Nos expertises

Air ambiant : ce qu’il faut savoir

Mis à jour le 14/12/2018

L’air que l’on respire en milieu ambiant, c'est-à-dire à l’extérieur, présente un niveau de qualité différent selon les endroits. La principale cause : des composés produits par les activités humaines en quantité importante. Quels composés polluent ?
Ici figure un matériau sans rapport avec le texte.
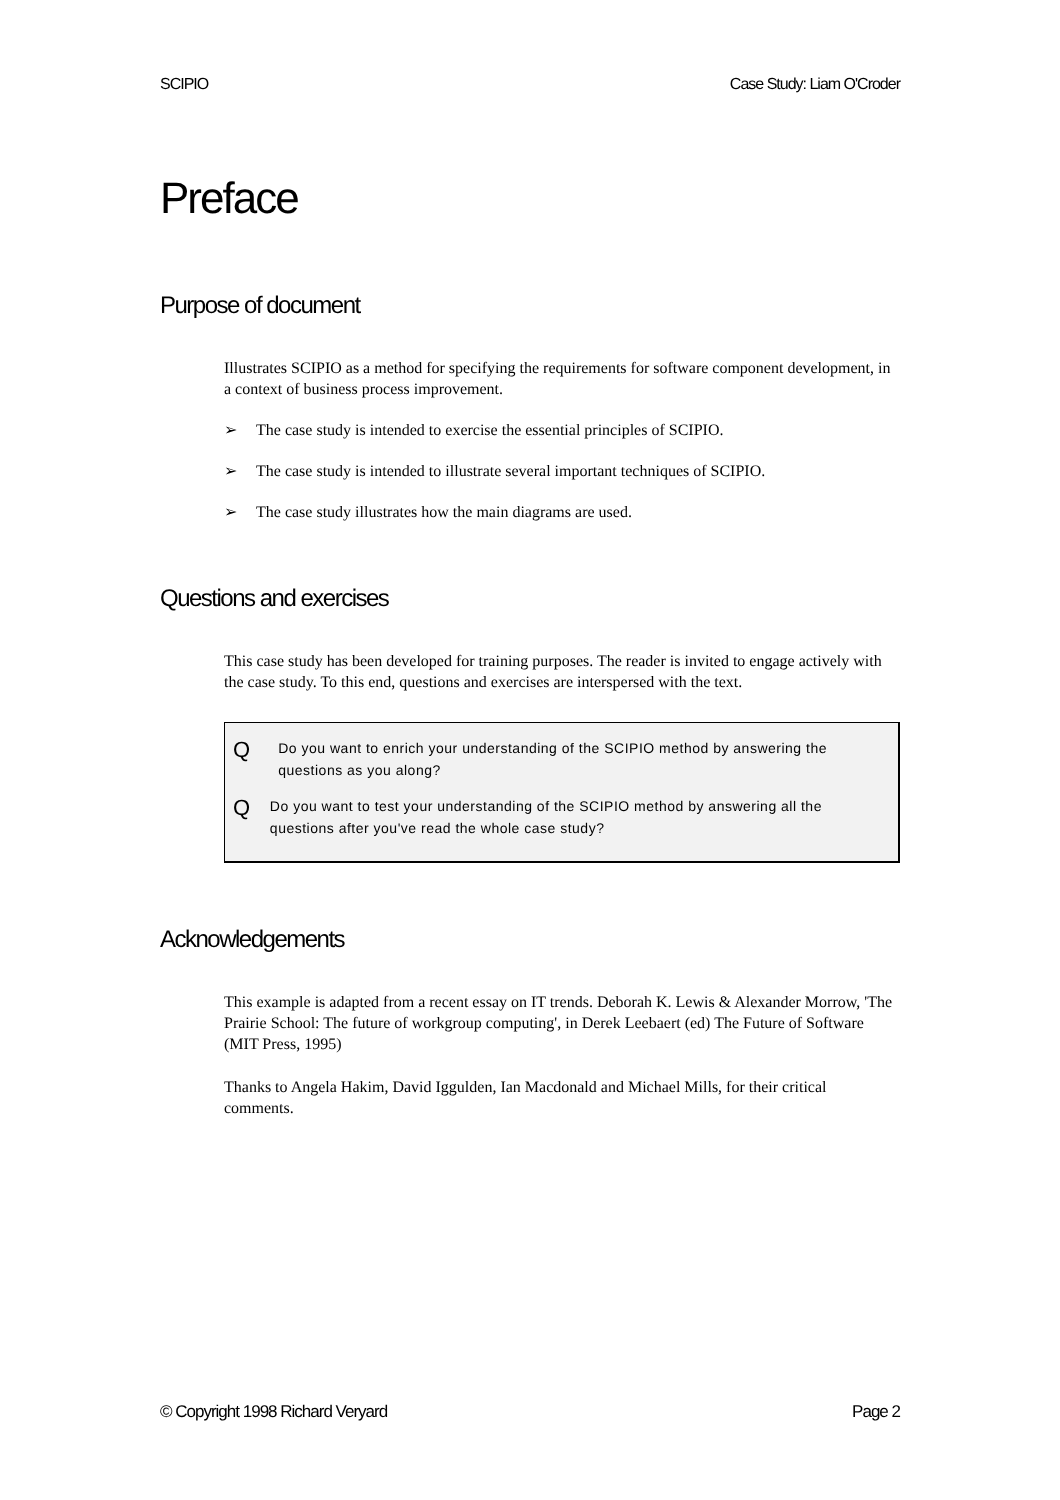SCIPIO Case Study: Liam O'Croder
Preface
Purpose of document
Illustrates SCIPIO as a method for specifying the requirements for software component development, in a context of business process improvement.
➢ The case study is intended to exercise the essential principles of SCIPIO.
➢ The case study is intended to illustrate several important techniques of SCIPIO.
➢ The case study illustrates how the main diagrams are used.
Questions and exercises
This case study has been developed for training purposes. The reader is invited to engage actively with the case study. To this end, questions and exercises are interspersed with the text.
Q Do you want to enrich your understanding of the SCIPIO method by answering the questions as you along?
Q Do you want to test your understanding of the SCIPIO method by answering all the questions after you've read the whole case study?
Acknowledgements
This example is adapted from a recent essay on IT trends. Deborah K. Lewis & Alexander Morrow, 'The Prairie School: The future of workgroup computing', in Derek Leebaert (ed) The Future of Software (MIT Press, 1995)
Thanks to Angela Hakim, David Iggulden, Ian Macdonald and Michael Mills, for their critical comments.
© Copyright 1998 Richard Veryard Page 2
L’air avec 21 % de dioxygène et 78 % de diazote, deux composés essentiels à la vie sur Terre, contient également d’autres composés à l’état de traces : le dioxyde de carbone (un gaz essentiel à la vie des plantes) et divers autres gaz (rares). S’ajoutent parfois de multiples substances contaminant l’air, favorisées par certains phénomènes de pollution.

La pollution de l’air en milieu ambiant, c’est une altération des niveaux de la qualité de l’air.

Des substances qui contaminent l’air

Une pollution, au sens des lois sur la qualité de l’air, est l’introduction dans l’air :

  • de substances nouvelles ;
  • ou, cas le plus fréquent, du rejet par l’homme de composés déjà présents à l’état naturel (dus aux volcans, aux activités biologiques du sol, aux océans ou aux végétaux).

Les polluants ambiants sont des gaz ou des particules. Ils sont en suspension dans l’air ou, pour certains, se déposent au sol. On parle de concentrations dans l’air ou de dépôts atmosphériques.

What is air pollution ? (de l’air pollué, c’est quoi ?) - Joaquin vous l'explique dans ce film (la parole aux enfants)

 

Plusieurs notions essentielles sont à mieux connaître pour comprendre la pollution de l’air :

  • la nature des polluants ;
  • leurs propriétés dans l’atmosphère ;
  • leurs effets.

Des polluants primaires ou secondaires, les premiers sont précurseurs des seconds

L’homme, du fait de ses activités, émet dans l’air des substances à impact environnemental, que l’on désigne en général comme des polluants primaires. Certains d’entre eux peuvent aussi devenir des précurseurs de polluants secondaires.

On distingue :

  • les polluants primaires, lorsqu’ils sont directement émis dans  l’air par les activités humaines ;
  • les polluants secondaires, lorsque leur présence dans l’air résulte principalement de réactions physico-chimiques se produisant dans l’atmosphère entre les polluants primaires.

Des polluants réactifs dans l’air

Les polluants dans l’air ne sont pas inertes en général. Leurs processus physico-chimiques de formation/transformation dépendent de nombreux facteurs (notamment météorologiques).

Une durée de vie courte des polluants contribue à la forte variation de leurs concentrations dans l’air

Par référence, la durée de vie du CO2 (gaz à effet de serre), de l’ordre de la centaine d’année, implique que sa concentration dans l’atmosphère est homogène à l’échelle du globe.
Les niveaux de polluants dans l’air sont plus hétérogènes. La durée de vie des polluants est de quelques heures (ozone, dioxyde d’azote) à quelques jours (particules). Ce temps de vie assez court ne permet donc pas à ces polluants de s’homogénéiser dans l’air. C’est pourquoi l’on observe de façon systématique des niveaux inhomogènes, qui varient d’un jour à l’autre.

Polluants et effets : exposition et sensibilité

Les polluants ont des effets dans deux cas : une exposition à des niveaux suffisants de pollution, d’une part, et une réceptivité à cette pollution, d’autre part.
Les effets des polluants sont en général distingués selon les atteintes constatées sur l’homme, l’environnement ou le climat. On identifie ainsi des impacts sanitaires, environnementaux ou climatiques.